Woodstock, gentrified chiefly by four young, white men, has seen the people of Gympie Street and Bromwell Street, for example, cruelly evicted and confined to the corrugated iron, crime-ridden slums of Blikkiesdorp and Wolwerivier.
The key point here is that the Cape Town City Council, embracing market-force neo-liberalism – which only looks at bottom-line profit – has totally forgotten about the value of human investment.
The poor and elderly of Woodstock, for example, should not have been forced out of their homes of decades – they should have accrued benefits from the developments, which should have been more integrated in meeting the real needs of the city – as opposed to catering only for moneyed elites.
Indeed, the gentrification process, reinventing ‘separate development’ economically, is as heartless as the Group Areas Act. In simple English, it is forced removal, a violation of human rights – and not ‘market forces’ or ‘progress’, as some of the developers have so glibly suggested.
Bo-Kaap, however, is slightly different in that, according to the South African Heritage Resource Agency (Sahra), it has been declared a provincial heritage site.
In other words, the buildings within the area are protected but its fringes and people are not.
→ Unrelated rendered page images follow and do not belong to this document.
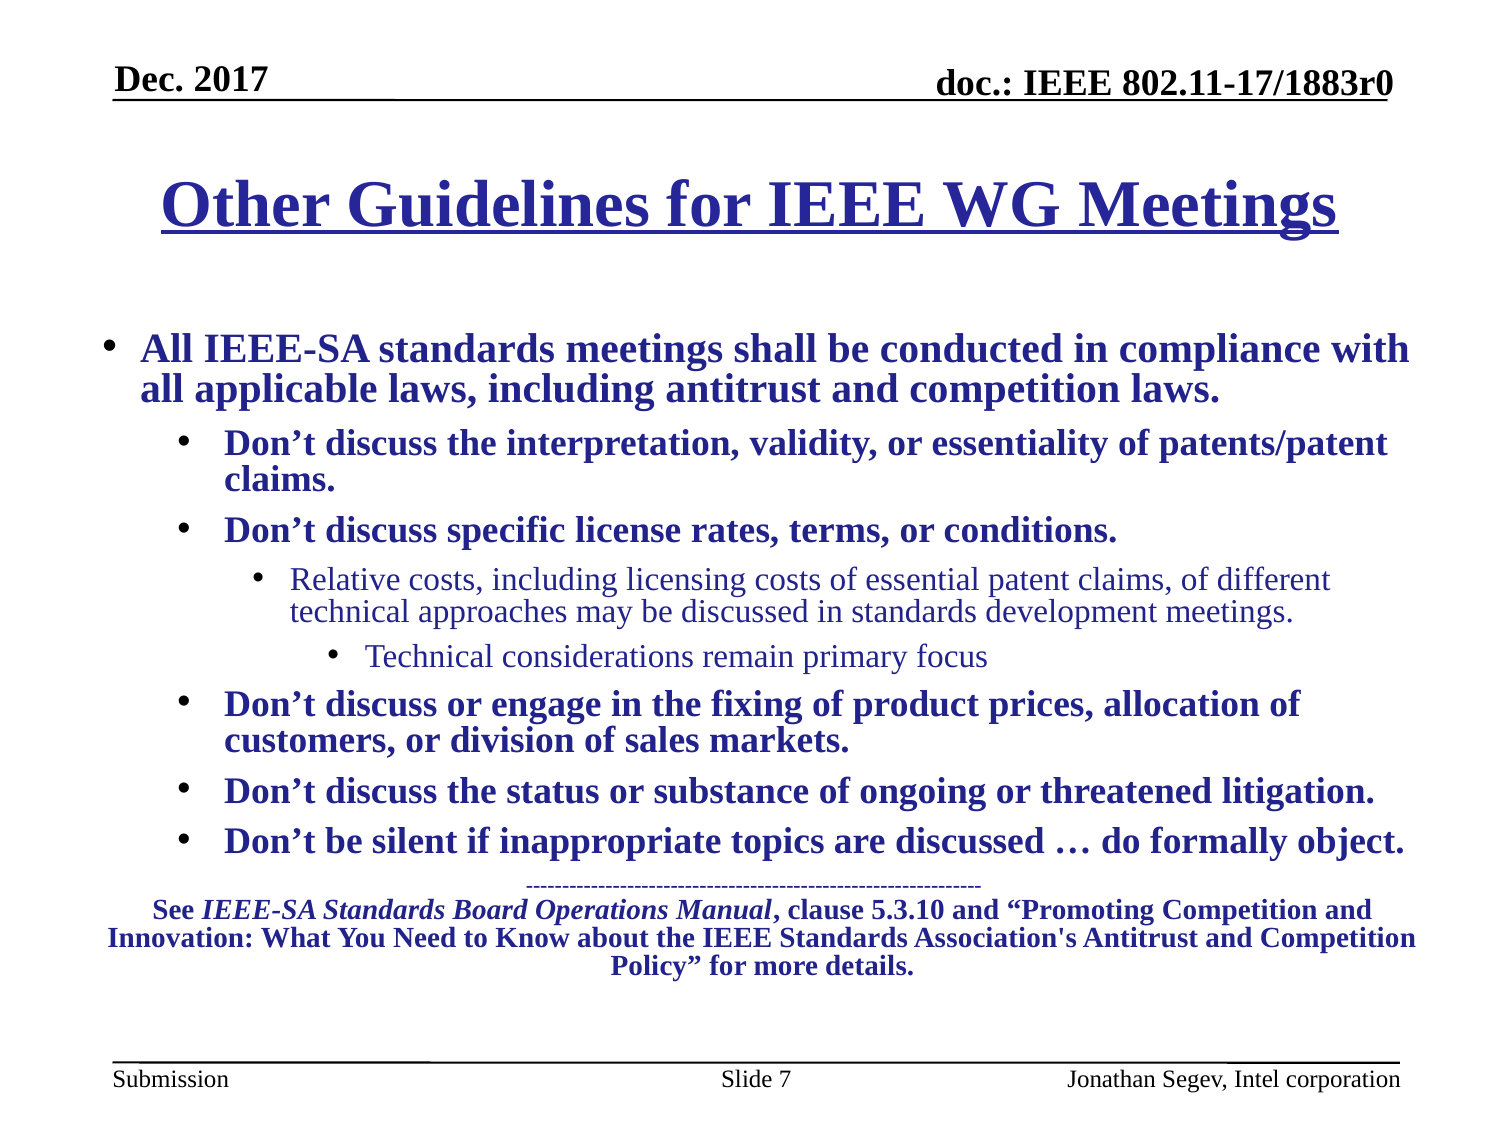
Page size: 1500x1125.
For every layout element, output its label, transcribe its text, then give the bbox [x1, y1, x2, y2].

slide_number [114, 54, 423, 100]
footer Jonathan Segev, Intel corporation [878, 1061, 1402, 1093]
slide_number Slide 7 [712, 1061, 800, 1123]
title Other Guidelines for IEEE WG Meetings [112, 112, 1388, 287]
text_box All IEEE-SA standards meetings shall be conducted in compliance with all applicable laws, including antitrust and competition laws. Don’t discuss the interpretation, validity, or essentiality of patents/patent claims. Don’t discuss specific license rates, terms, or conditions. Relative costs, including licensing costs of essential patent claims, of different technical approaches may be discussed in standards development meetings. Technical considerations remain primary focus Don’t discuss or engage in the fixing of product prices, allocation of customers, or division of sales markets. Don’t discuss the status or substance of ongoing or threatened litigation. Don’t be silent if inappropriate topics are discussed … do formally object. --------------------------------------------------------------- See IEEE-SA Standards Board Operations Manual, clause 5.3.10 and “Promoting Competition and Innovation: What You Need to Know about the IEEE Standards Association's Antitrust and Competition Policy” for more details. [87, 287, 1438, 1050]
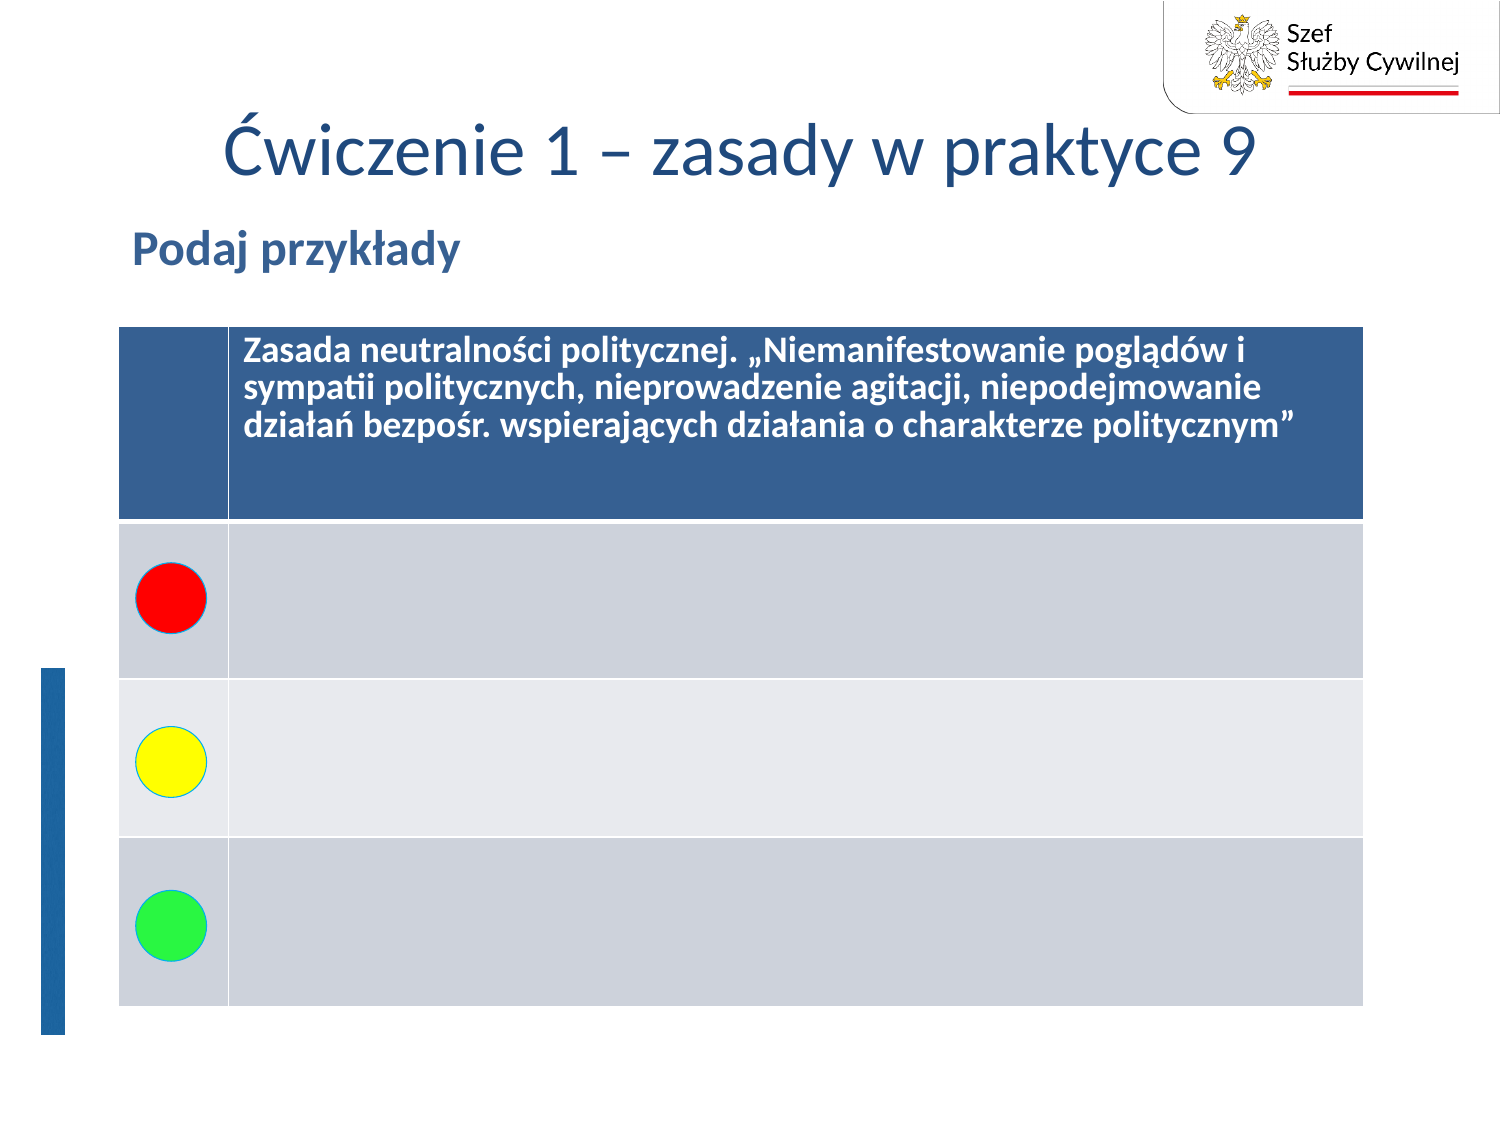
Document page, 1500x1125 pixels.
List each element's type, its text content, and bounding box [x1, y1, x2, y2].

text_box [133, 724, 209, 800]
table_cell [229, 838, 1363, 1006]
table_cell [119, 524, 228, 678]
picture [1163, 0, 1500, 114]
text_box Podaj przykłady [117, 208, 1382, 283]
table_cell [119, 680, 228, 836]
table_cell [119, 838, 228, 1006]
table_header Zasada neutralności politycznej. „Niemanifestowanie poglądów i sympatii politycznych, nieprowadzenie agitacji, niepodejmowanie działań bezpośr. wspierających działania o charakterze politycznym” [229, 327, 1363, 519]
table_header [119, 327, 228, 519]
picture [41, 668, 65, 1035]
text_box [133, 560, 209, 636]
table_cell [229, 524, 1363, 678]
text_box [133, 888, 209, 964]
title Ćwiczenie 1 – zasady w praktyce 9 [91, 93, 1391, 218]
table_cell [229, 680, 1363, 836]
And therein lies the rub.
Apart from crippling rates (indigent rebates only apply to dwellings below R1 million), Bo-Kaap residents that survive have not only had to face hordes of tourists with no community benefits but also foreign buyers insensitive to their culture and city authorities tone deaf to their needs.
For the Bo-Kaap, gentrification is like a bulldozer, reducing to historical rubble three-hundred years of culture.
It begs the question: why has the City Council not considered special rebates for long-standing, multi-generational residents in Bo-Kaap, Salt River and Woodstock – or must the god of neo-liberalism rape the goose?
Shaikh Dawood Terblanche, an imam and educator, believes that Bo-Kaap should be declared a ‘living heritage’ site, with the heritage extending to the equally historical overlay, which is the surrounding area.
This is the critical point.
The fringe, encroaching on the centre like a mediaeval siege, is being blighted by environmentally unsympathetic, white capital developments that the community does not want.
Since 1994, the city authorities have done little to take Bo-Kaap seriously other than to patronise it as a quaint historical relic and punish it with unpayable rates.
Indeed, they have been grossly disrespectful to the heritage of the area, which still flows through the veins of its sons and daughters.
Dorp Street, for instance, is where Coridon of Ceylon bought his house that became our first mosque.
It is where our first school was founded by Tuan Guru, a school that had more pupils and graduates than the nascent University of Cape Town.
Then there is the pool, built by Paay Schaapie, still observable on the Tana Baru, where Tuan Guru, Tuan Sayyid Alawi, Shaikh Abu Bakr Effendi and Saartjie van de Kaap, lie buried.
In fact, we could go on for thousands of words mentioning the varied historical characters, features, faiths and buildings of Bo-Kaap.
Bo-Kaap represents a human history, and its heritage, as Shaikh Dawood points out, is a living one.
From these humble houses, emerged those who would invent Cape Dutch architecture; those who with their bare hands would chip, chisel and, brick by brick, build Cape Town, while oiling its machinery, sewing its garments and serving its madams and masters.
We simply cannot forget these souls who rose above slavery, exile, racial discrimination and poverty to become South Africa’s oldest urban working-class community.
It is from their sweat that we have doctors, dentists, scholars, judges, sportspersons, ambassadors, businesspeople, artists, activists and cabinet ministers in our midst today.
If we allow the authorities to forget our ancestors, we will ultimately forget who we are.